Für „Kurzweil“ war stets gesorgt

Für „Kurzweil“ war stets gesorgt

Die Olympischen Spiele der Antike sind für viele Menschen ein Begriff. Auch von den Turnieren der Ritter im Mittelalter haben einige schon gehört, gelesen oder Szenen in Filmen gesehen. Leute, die sich für den Sport auch abseits des aktuellen Geschehens interessieren, wissen vielleicht sogar etwas über die Ballspiele der Maya-Kultur.Wer nur bruchstückhafte Kenntnisse über die Entwicklung der "Leibesübungen" im weitesten Sinne hat und diese erweitern möchte, dem sei die "Kulturgeschichte des Sports" des Saarbrücker Professors Wolfgang Behringer zur Lektüre empfohlen.

In dem Buch erfährt der Interessierte ausführlich und fundiert, wie sich der Sport im Laufe der Jahrtausende entwickelt hat und warum in welchen Epochen welche Art der körperlichen Ertüchtigung "en vogue" war.

"Kurzweil" ist eine früher gebräuchliche Umschreibung des Begriffs Sport. Das mutet angesichts des martialischen bis kriegerischen Charakters so mancher Sportart vom Bogenschießen über das Fechten und Speerwerfen bis zum Biathlon fast anachronistisch an. Doch wer welche Sportart auch immer aus Spaß und zum Zeitvertreib ausübt, kann das tatsächlich als höchst "kurzweilig" empfinden. Und es gab durchaus Epochen, wo diese Leitgedanken im Vordergrund standen. Bei den heutigen Leistungssportlern (und deren Fans) fragt sich der Betrachter hingegen gelegentlich, ob wirklich die Freude überwiegt, oder ob es ums Siegen um (fast) jeden Preis geht. Was nun besser und was schlechter ist, mag jeder für sich entscheiden.

Wolfgang Behringer ermöglicht es allein durch die Stofffülle und das geballte Wissen jedem Leser, sich ohne Bevormundung sein eigenes Bild von der Bedeutung des Sports für die Allgemeinheit und für sich selbst zu machen.

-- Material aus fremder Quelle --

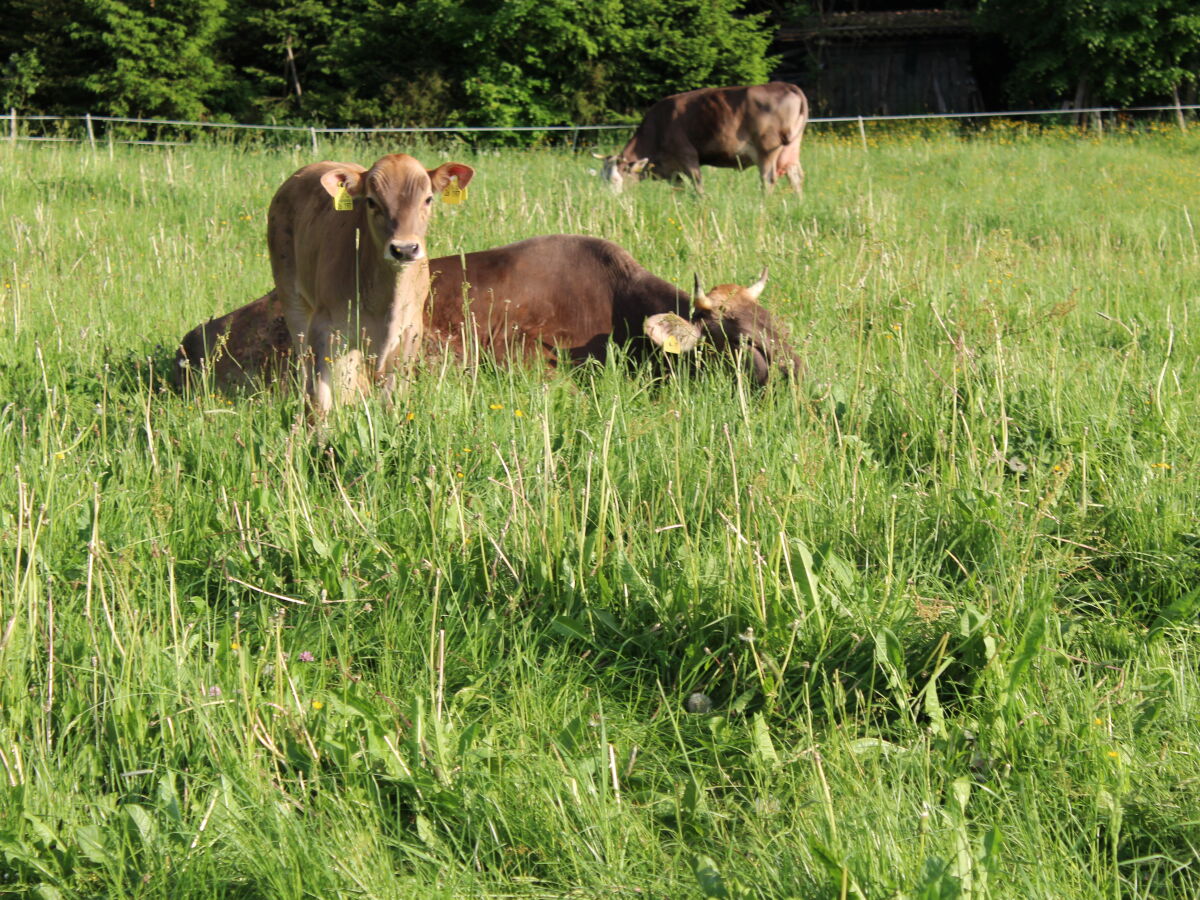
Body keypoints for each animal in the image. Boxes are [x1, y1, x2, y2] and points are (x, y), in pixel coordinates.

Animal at [267, 153, 472, 415]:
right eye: (372, 201)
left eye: (427, 199)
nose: (404, 249)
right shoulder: (325, 328)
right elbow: (321, 399)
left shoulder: (409, 334)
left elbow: (392, 401)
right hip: (292, 298)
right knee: (305, 366)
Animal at [595, 83, 811, 195]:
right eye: (601, 178)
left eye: (615, 179)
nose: (609, 202)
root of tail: (787, 86)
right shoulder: (673, 170)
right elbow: (679, 189)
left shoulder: (687, 156)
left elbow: (698, 187)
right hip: (791, 148)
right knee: (796, 176)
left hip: (767, 149)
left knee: (768, 179)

Der Autor hat zudem überaus interessante Eckdaten herausgearbeitet. Im 16. Jahrhundert gab es bereits eine Art Sportunterricht an den Ritterakademien für den Adel. Eine Professionalisierung des Sports bei Wettkampfstätten, Aktiven, Betreuern und Schiedsrichtern setzte im 15. und 16. Jahrhundert ein. Die Kommerzialisierung des Sports begann im 17. Jahrhundert beim Boxen in England. Heute befinden wir uns in einer Ära des globalisierten Sports, der auch ökonomisch in vielen Bereichen eine feste Größe ist.

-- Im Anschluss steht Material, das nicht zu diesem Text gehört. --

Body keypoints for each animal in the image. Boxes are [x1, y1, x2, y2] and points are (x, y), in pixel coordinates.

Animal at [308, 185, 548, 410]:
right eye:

Neben Fakten, Fakten, Fakten liefert Wolfgang Behringer viele verblüffende Einsichten zum menschlichen Bewegungsdrang, wobei das alles trotz des wissenschaftlichen Anspruchs spannend und unterhaltsam geschrieben ist. Ich finde, dass das Buch das Zeug zum Standardwerk hat.

Wolfgang Behringer: Kulturgeschichte des Sports - Vom antiken Olympia bis ins 21. Jahrhundert, Verlag C.H.Beck, München 2012, 494 Seiten mit 62 Abbildungen, ISBN 978-3-406-63205-1, 24,95 Euro.